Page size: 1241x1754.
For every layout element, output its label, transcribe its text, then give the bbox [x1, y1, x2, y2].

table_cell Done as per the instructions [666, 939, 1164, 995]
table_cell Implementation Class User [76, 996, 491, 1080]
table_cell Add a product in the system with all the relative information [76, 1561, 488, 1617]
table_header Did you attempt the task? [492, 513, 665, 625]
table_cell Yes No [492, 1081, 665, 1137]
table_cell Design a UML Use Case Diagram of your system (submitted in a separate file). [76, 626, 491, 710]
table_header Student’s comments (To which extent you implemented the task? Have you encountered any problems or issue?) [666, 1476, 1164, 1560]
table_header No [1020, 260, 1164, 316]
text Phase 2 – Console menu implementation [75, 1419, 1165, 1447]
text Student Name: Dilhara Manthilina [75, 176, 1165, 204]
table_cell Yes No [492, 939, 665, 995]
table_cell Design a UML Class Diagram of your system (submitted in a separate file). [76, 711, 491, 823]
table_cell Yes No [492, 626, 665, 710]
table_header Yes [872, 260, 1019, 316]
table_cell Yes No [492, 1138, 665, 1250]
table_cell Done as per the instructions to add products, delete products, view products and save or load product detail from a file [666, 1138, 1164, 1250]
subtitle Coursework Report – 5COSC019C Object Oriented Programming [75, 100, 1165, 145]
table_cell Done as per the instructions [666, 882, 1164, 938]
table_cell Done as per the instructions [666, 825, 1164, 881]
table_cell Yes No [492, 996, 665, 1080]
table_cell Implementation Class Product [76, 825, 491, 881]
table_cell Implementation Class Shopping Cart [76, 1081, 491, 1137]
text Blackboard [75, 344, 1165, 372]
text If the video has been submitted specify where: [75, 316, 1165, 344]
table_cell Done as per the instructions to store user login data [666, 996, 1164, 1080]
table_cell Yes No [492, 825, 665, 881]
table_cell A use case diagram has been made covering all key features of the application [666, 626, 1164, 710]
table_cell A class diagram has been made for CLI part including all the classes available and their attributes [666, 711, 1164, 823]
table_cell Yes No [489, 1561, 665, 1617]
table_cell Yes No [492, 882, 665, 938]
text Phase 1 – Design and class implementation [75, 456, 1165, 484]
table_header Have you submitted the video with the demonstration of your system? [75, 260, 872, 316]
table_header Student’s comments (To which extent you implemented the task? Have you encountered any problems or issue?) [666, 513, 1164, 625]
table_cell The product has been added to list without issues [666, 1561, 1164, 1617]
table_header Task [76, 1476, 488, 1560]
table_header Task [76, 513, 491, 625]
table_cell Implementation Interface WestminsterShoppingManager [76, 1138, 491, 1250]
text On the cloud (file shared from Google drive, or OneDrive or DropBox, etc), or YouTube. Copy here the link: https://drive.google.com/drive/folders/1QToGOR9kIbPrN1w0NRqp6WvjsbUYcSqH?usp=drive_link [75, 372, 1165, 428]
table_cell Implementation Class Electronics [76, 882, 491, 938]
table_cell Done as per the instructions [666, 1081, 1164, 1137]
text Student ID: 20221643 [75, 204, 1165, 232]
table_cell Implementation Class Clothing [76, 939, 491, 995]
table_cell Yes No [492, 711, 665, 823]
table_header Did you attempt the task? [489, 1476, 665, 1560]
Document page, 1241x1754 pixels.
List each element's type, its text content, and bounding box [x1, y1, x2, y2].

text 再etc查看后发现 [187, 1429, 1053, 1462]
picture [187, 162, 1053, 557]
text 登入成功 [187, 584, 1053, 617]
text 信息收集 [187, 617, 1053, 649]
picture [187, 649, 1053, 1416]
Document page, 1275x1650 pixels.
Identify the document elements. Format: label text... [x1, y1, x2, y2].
::::::
The listing above has to be written out again in full, exactly as shown.

▶ **RESULT OF THE EXERCISE**
Page size: 1241x1754.
For every layout element, output its label, transcribe its text, then give the bbox [x1, y1, x2, y2].

table_cell Done as per the instructions [666, 939, 1164, 995]
table_cell Implementation Class User [76, 996, 491, 1080]
table_cell Add a product in the system with all the relative information [76, 1561, 488, 1617]
table_header Did you attempt the task? [492, 513, 665, 625]
table_cell Yes No [492, 1081, 665, 1137]
table_cell Design a UML Use Case Diagram of your system (submitted in a separate file). [76, 626, 491, 710]
table_header Student’s comments (To which extent you implemented the task? Have you encountered any problems or issue?) [666, 1476, 1164, 1560]
table_header No [1020, 260, 1164, 316]
text Phase 2 – Console menu implementation [75, 1419, 1165, 1447]
text Student Name: Dilhara Manthilina [75, 176, 1165, 204]
table_cell Yes No [492, 939, 665, 995]
table_cell Design a UML Class Diagram of your system (submitted in a separate file). [76, 711, 491, 823]
table_cell Yes No [492, 626, 665, 710]
table_header Yes [872, 260, 1019, 316]
table_cell Yes No [492, 1138, 665, 1250]
table_cell Done as per the instructions to add products, delete products, view products and save or load product detail from a file [666, 1138, 1164, 1250]
subtitle Coursework Report – 5COSC019C Object Oriented Programming [75, 100, 1165, 145]
table_cell Done as per the instructions [666, 882, 1164, 938]
table_cell Done as per the instructions [666, 825, 1164, 881]
table_cell Yes No [492, 996, 665, 1080]
table_cell Implementation Class Product [76, 825, 491, 881]
table_cell Implementation Class Shopping Cart [76, 1081, 491, 1137]
text Blackboard [75, 344, 1165, 372]
text If the video has been submitted specify where: [75, 316, 1165, 344]
table_cell Done as per the instructions to store user login data [666, 996, 1164, 1080]
table_cell Yes No [492, 825, 665, 881]
table_cell A use case diagram has been made covering all key features of the application [666, 626, 1164, 710]
table_cell A class diagram has been made for CLI part including all the classes available and their attributes [666, 711, 1164, 823]
table_cell Yes No [489, 1561, 665, 1617]
table_cell Yes No [492, 882, 665, 938]
text Phase 1 – Design and class implementation [75, 456, 1165, 484]
table_header Have you submitted the video with the demonstration of your system? [75, 260, 872, 316]
table_header Student’s comments (To which extent you implemented the task? Have you encountered any problems or issue?) [666, 513, 1164, 625]
table_cell The product has been added to list without issues [666, 1561, 1164, 1617]
table_header Task [76, 1476, 488, 1560]
table_header Task [76, 513, 491, 625]
table_cell Implementation Interface WestminsterShoppingManager [76, 1138, 491, 1250]
text On the cloud (file shared from Google drive, or OneDrive or DropBox, etc), or YouTube. Copy here the link: https://drive.google.com/drive/folders/1QToGOR9kIbPrN1w0NRqp6WvjsbUYcSqH?usp=drive_link [75, 372, 1165, 428]
table_cell Implementation Class Electronics [76, 882, 491, 938]
table_cell Done as per the instructions [666, 1081, 1164, 1137]
text Student ID: 20221643 [75, 204, 1165, 232]
table_cell Implementation Class Clothing [76, 939, 491, 995]
table_cell Yes No [492, 711, 665, 823]
table_header Did you attempt the task? [489, 1476, 665, 1560]
Document page, 1241x1754 pixels.
List each element's type, its text content, and bounding box [x1, y1, x2, y2].

text 再etc查看后发现 [187, 1429, 1053, 1462]
picture [187, 162, 1053, 557]
text 登入成功 [187, 584, 1053, 617]
text 信息收集 [187, 617, 1053, 649]
picture [187, 649, 1053, 1416]
Document page, 1275x1650 pixels.
Identify the document elements. Format: label text... [x1, y1, x2, y2].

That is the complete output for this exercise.